■ WHAT IS REQUIRED:
Output every entry exactly, without any pictures.

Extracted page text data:

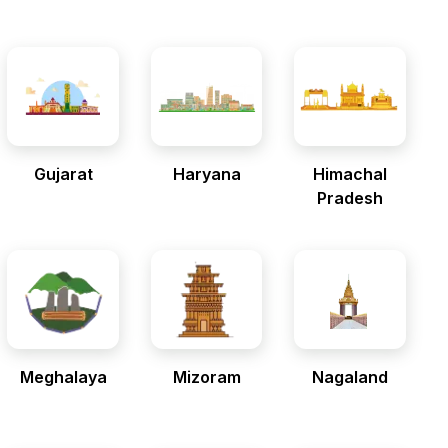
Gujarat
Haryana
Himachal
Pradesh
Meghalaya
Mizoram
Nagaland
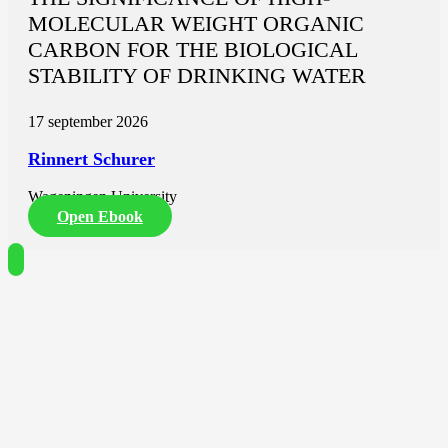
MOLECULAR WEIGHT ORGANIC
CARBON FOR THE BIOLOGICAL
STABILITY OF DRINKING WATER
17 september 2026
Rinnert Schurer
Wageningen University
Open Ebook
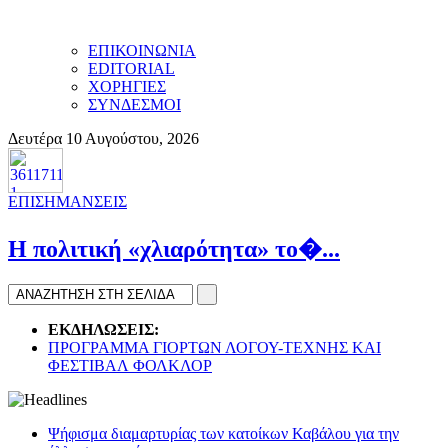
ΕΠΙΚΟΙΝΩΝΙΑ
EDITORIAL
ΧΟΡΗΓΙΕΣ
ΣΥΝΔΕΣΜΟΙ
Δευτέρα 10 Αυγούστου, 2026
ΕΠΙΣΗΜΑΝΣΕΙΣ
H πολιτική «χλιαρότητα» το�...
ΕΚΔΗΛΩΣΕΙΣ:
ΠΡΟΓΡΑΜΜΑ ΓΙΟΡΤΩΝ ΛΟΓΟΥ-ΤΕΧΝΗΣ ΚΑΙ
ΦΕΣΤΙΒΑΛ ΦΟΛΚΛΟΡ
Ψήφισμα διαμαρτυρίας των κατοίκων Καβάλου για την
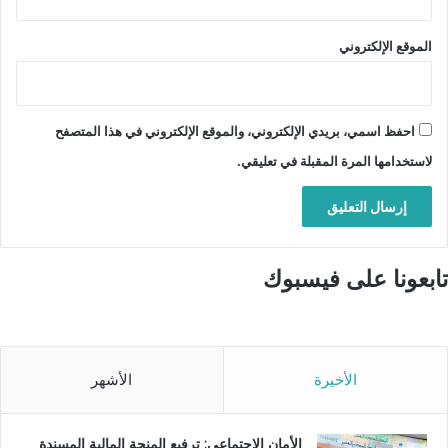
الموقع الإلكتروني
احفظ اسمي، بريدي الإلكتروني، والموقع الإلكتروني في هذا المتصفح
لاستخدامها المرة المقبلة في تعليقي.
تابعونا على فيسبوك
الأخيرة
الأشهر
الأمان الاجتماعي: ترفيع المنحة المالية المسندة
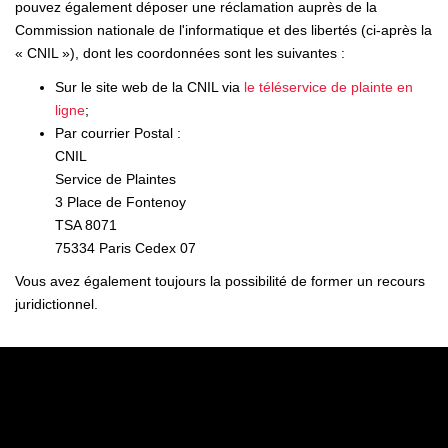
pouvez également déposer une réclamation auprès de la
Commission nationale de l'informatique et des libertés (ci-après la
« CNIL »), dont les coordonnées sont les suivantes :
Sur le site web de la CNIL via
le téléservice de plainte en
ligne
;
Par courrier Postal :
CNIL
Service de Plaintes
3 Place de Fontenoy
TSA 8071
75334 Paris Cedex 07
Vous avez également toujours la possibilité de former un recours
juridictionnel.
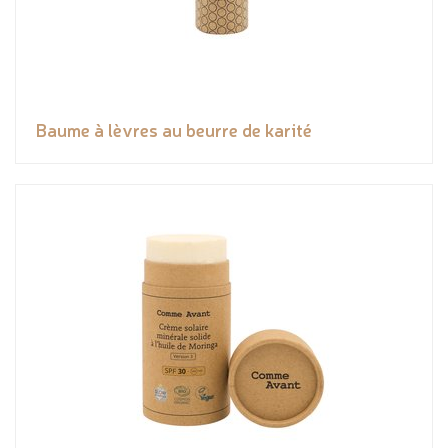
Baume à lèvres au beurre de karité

■ YOUR SOLUTION:
Gujarat
Haryana
Himachal
Pradesh
Meghalaya
Mizoram
Nagaland
MOLECULAR WEIGHT ORGANIC
CARBON FOR THE BIOLOGICAL
STABILITY OF DRINKING WATER
17 september 2026
Rinnert Schurer
Wageningen University
Open Ebook
ΕΠΙΚΟΙΝΩΝΙΑ
EDITORIAL
ΧΟΡΗΓΙΕΣ
ΣΥΝΔΕΣΜΟΙ
Δευτέρα 10 Αυγούστου, 2026
ΕΠΙΣΗΜΑΝΣΕΙΣ
H πολιτική «χλιαρότητα» το�...
ΕΚΔΗΛΩΣΕΙΣ:
ΠΡΟΓΡΑΜΜΑ ΓΙΟΡΤΩΝ ΛΟΓΟΥ-ΤΕΧΝΗΣ ΚΑΙ
ΦΕΣΤΙΒΑΛ ΦΟΛΚΛΟΡ
Ψήφισμα διαμαρτυρίας των κατοίκων Καβάλου για την
الموقع الإلكتروني
احفظ اسمي، بريدي الإلكتروني، والموقع الإلكتروني في هذا المتصفح
لاستخدامها المرة المقبلة في تعليقي.
تابعونا على فيسبوك
الأخيرة
الأشهر
الأمان الاجتماعي: ترفيع المنحة المالية المسندة
pouvez également déposer une réclamation auprès de la
Commission nationale de l'informatique et des libertés (ci-après la
« CNIL »), dont les coordonnées sont les suivantes :
Sur le site web de la CNIL via
le téléservice de plainte en
ligne
;
Par courrier Postal :
CNIL
Service de Plaintes
3 Place de Fontenoy
TSA 8071
75334 Paris Cedex 07
Vous avez également toujours la possibilité de former un recours
juridictionnel.
Baume à lèvres au beurre de karité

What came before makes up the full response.